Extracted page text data
= Beginning of Section =

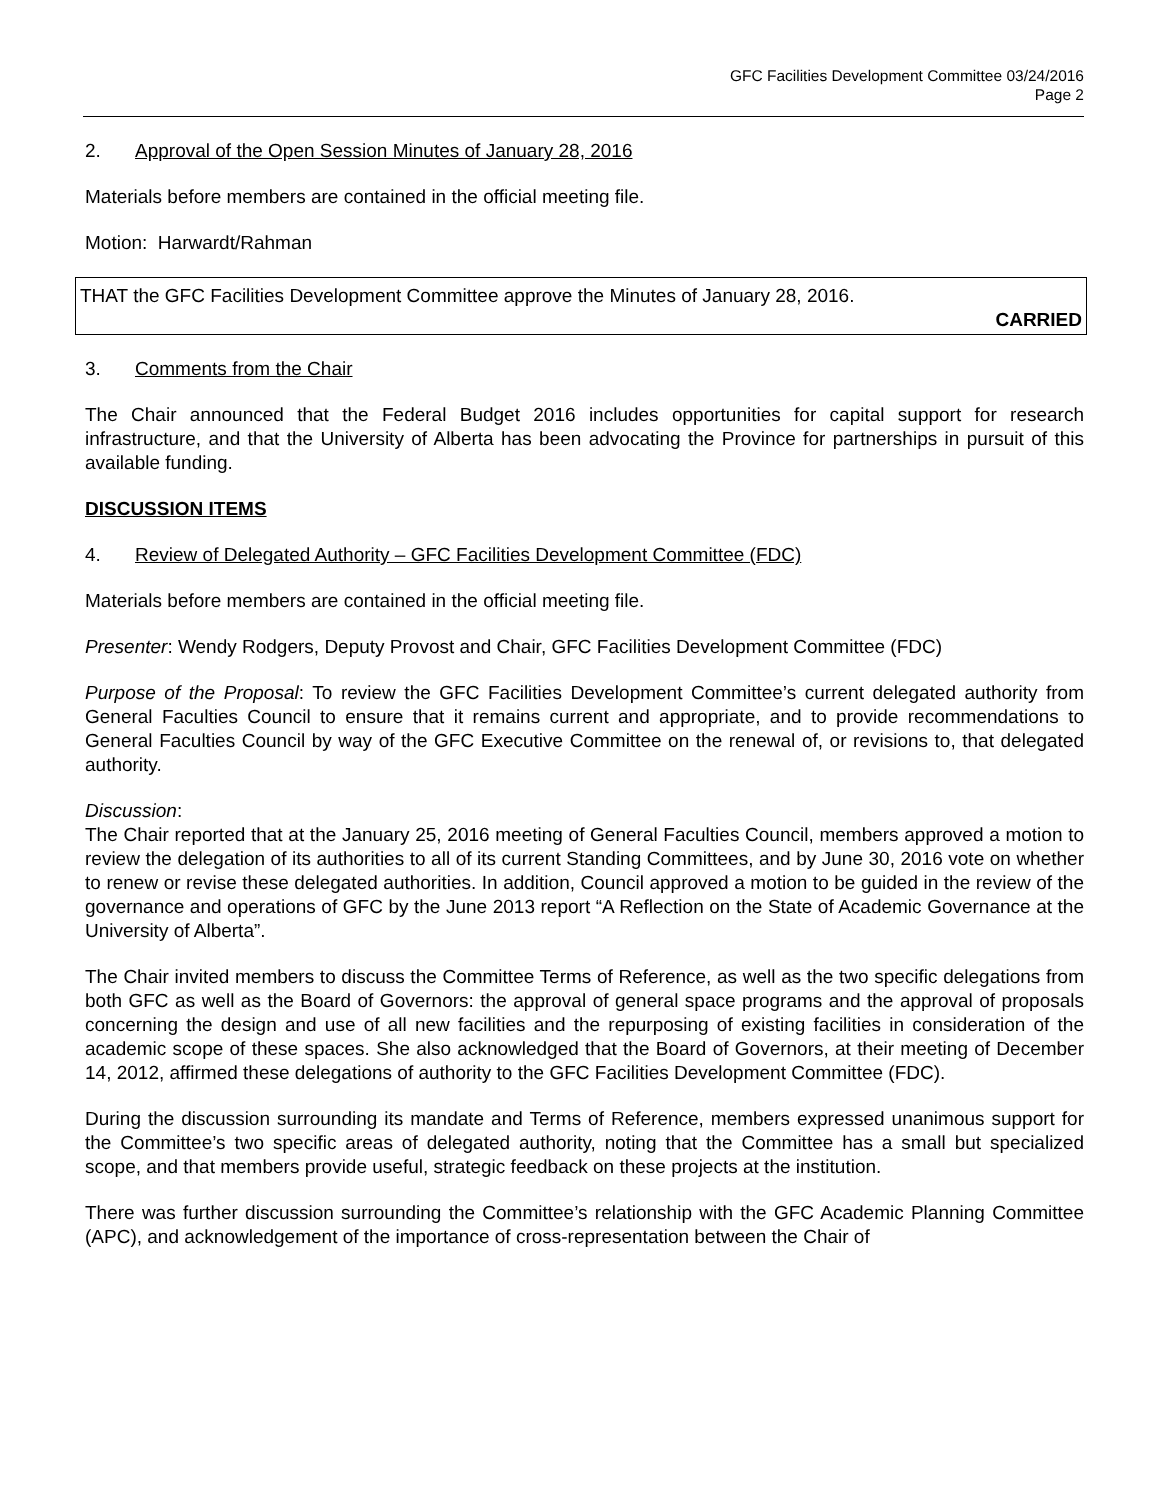GFC Facilities Development Committee 03/24/2016
Page 2
2. Approval of the Open Session Minutes of January 28, 2016
Materials before members are contained in the official meeting file.
Motion: Harwardt/Rahman
THAT the GFC Facilities Development Committee approve the Minutes of January 28, 2016.
CARRIED
3. Comments from the Chair
The Chair announced that the Federal Budget 2016 includes opportunities for capital support for research infrastructure, and that the University of Alberta has been advocating the Province for partnerships in pursuit of this available funding.
DISCUSSION ITEMS
4. Review of Delegated Authority – GFC Facilities Development Committee (FDC)
Materials before members are contained in the official meeting file.
Presenter: Wendy Rodgers, Deputy Provost and Chair, GFC Facilities Development Committee (FDC)
Purpose of the Proposal: To review the GFC Facilities Development Committee’s current delegated authority from General Faculties Council to ensure that it remains current and appropriate, and to provide recommendations to General Faculties Council by way of the GFC Executive Committee on the renewal of, or revisions to, that delegated authority.
Discussion:
The Chair reported that at the January 25, 2016 meeting of General Faculties Council, members approved a motion to review the delegation of its authorities to all of its current Standing Committees, and by June 30, 2016 vote on whether to renew or revise these delegated authorities. In addition, Council approved a motion to be guided in the review of the governance and operations of GFC by the June 2013 report “A Reflection on the State of Academic Governance at the University of Alberta”.
The Chair invited members to discuss the Committee Terms of Reference, as well as the two specific delegations from both GFC as well as the Board of Governors: the approval of general space programs and the approval of proposals concerning the design and use of all new facilities and the repurposing of existing facilities in consideration of the academic scope of these spaces. She also acknowledged that the Board of Governors, at their meeting of December 14, 2012, affirmed these delegations of authority to the GFC Facilities Development Committee (FDC).
During the discussion surrounding its mandate and Terms of Reference, members expressed unanimous support for the Committee’s two specific areas of delegated authority, noting that the Committee has a small but specialized scope, and that members provide useful, strategic feedback on these projects at the institution.
There was further discussion surrounding the Committee’s relationship with the GFC Academic Planning Committee (APC), and acknowledgement of the importance of cross-representation between the Chair of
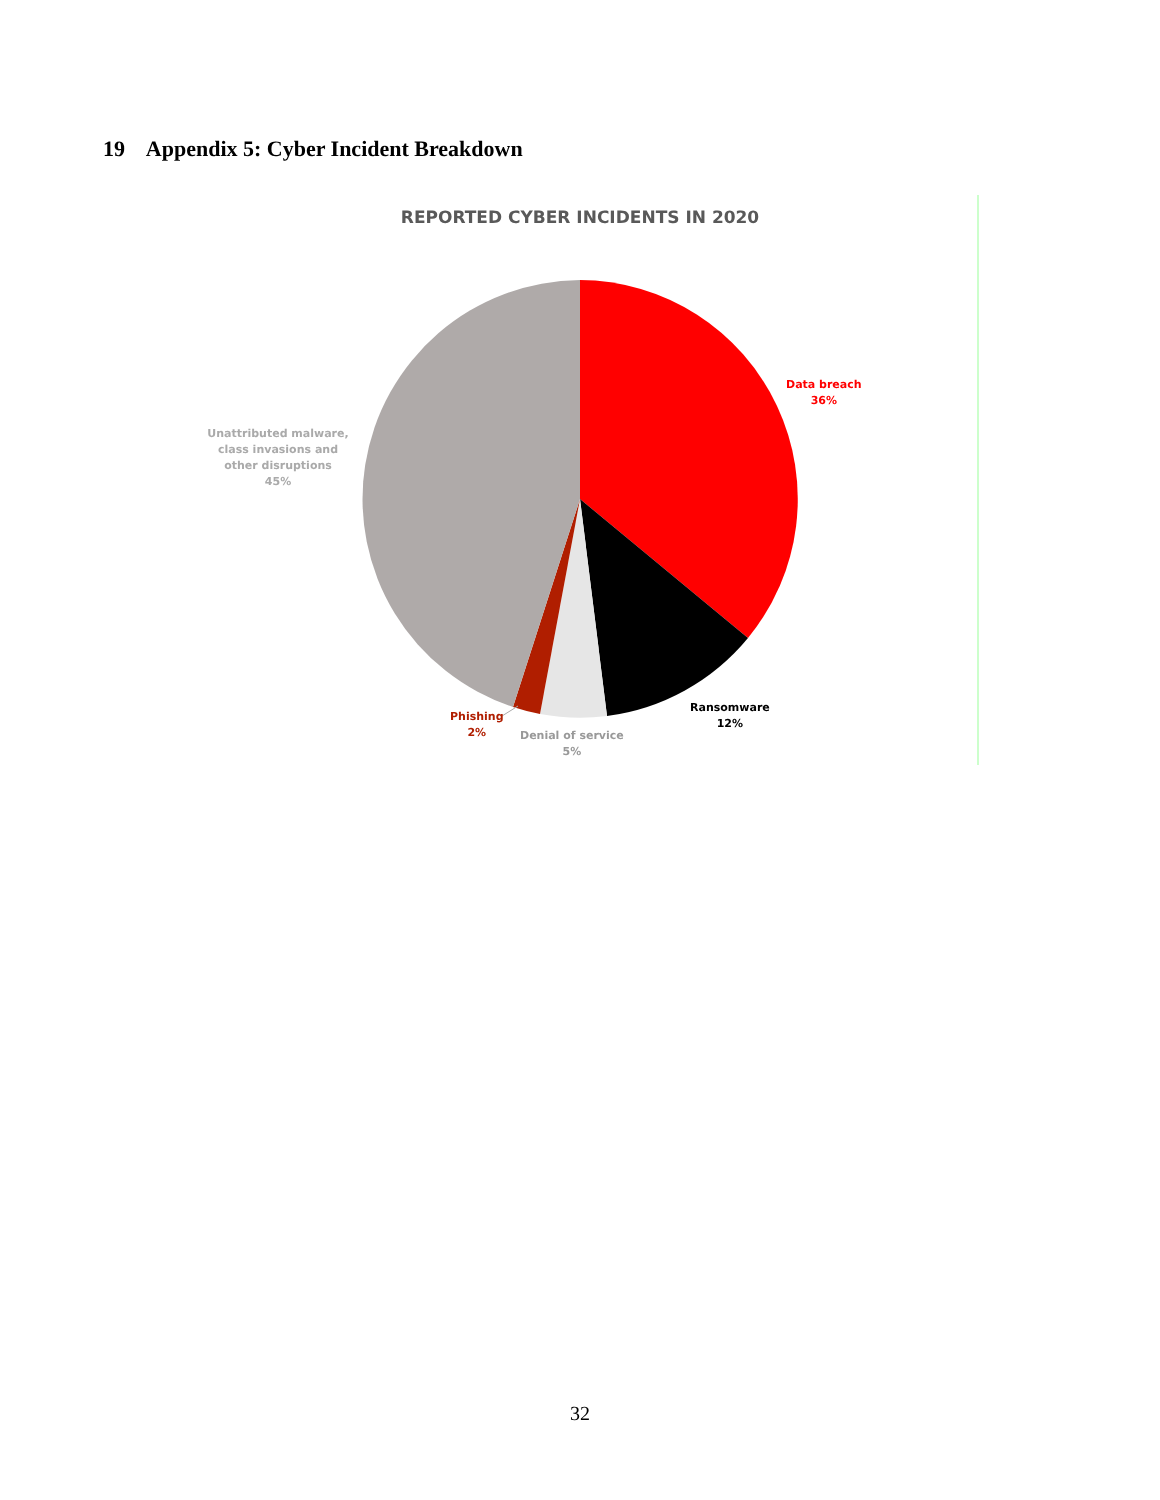19 Appendix 5: Cyber Incident Breakdown
REPORTED CYBER INCIDENTS IN 2020
Data breach
36%
Ransomware
12%
Denial of service
5%
Phishing
2%
Unattributed malware, class invasions and other disruptions
45%
32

= End of Section =

TASK GOAL
Keep the pictures out and transcribe the entries exactly.

WRITTEN RESPONSE
GFC Facilities Development Committee 03/24/2016
Page 2
2. Approval of the Open Session Minutes of January 28, 2016
Materials before members are contained in the official meeting file.
Motion: Harwardt/Rahman
THAT the GFC Facilities Development Committee approve the Minutes of January 28, 2016.
CARRIED
3. Comments from the Chair
The Chair announced that the Federal Budget 2016 includes opportunities for capital support for research infrastructure, and that the University of Alberta has been advocating the Province for partnerships in pursuit of this available funding.
DISCUSSION ITEMS
4. Review of Delegated Authority – GFC Facilities Development Committee (FDC)
Materials before members are contained in the official meeting file.
Presenter: Wendy Rodgers, Deputy Provost and Chair, GFC Facilities Development Committee (FDC)
Purpose of the Proposal: To review the GFC Facilities Development Committee’s current delegated authority from General Faculties Council to ensure that it remains current and appropriate, and to provide recommendations to General Faculties Council by way of the GFC Executive Committee on the renewal of, or revisions to, that delegated authority.
Discussion:
The Chair reported that at the January 25, 2016 meeting of General Faculties Council, members approved a motion to review the delegation of its authorities to all of its current Standing Committees, and by June 30, 2016 vote on whether to renew or revise these delegated authorities. In addition, Council approved a motion to be guided in the review of the governance and operations of GFC by the June 2013 report “A Reflection on the State of Academic Governance at the University of Alberta”.
The Chair invited members to discuss the Committee Terms of Reference, as well as the two specific delegations from both GFC as well as the Board of Governors: the approval of general space programs and the approval of proposals concerning the design and use of all new facilities and the repurposing of existing facilities in consideration of the academic scope of these spaces. She also acknowledged that the Board of Governors, at their meeting of December 14, 2012, affirmed these delegations of authority to the GFC Facilities Development Committee (FDC).
During the discussion surrounding its mandate and Terms of Reference, members expressed unanimous support for the Committee’s two specific areas of delegated authority, noting that the Committee has a small but specialized scope, and that members provide useful, strategic feedback on these projects at the institution.
There was further discussion surrounding the Committee’s relationship with the GFC Academic Planning Committee (APC), and acknowledgement of the importance of cross-representation between the Chair of
19 Appendix 5: Cyber Incident Breakdown
REPORTED CYBER INCIDENTS IN 2020
Data breach
36%
Ransomware
12%
Denial of service
5%
Phishing
2%
Unattributed malware, class invasions and other disruptions
45%
32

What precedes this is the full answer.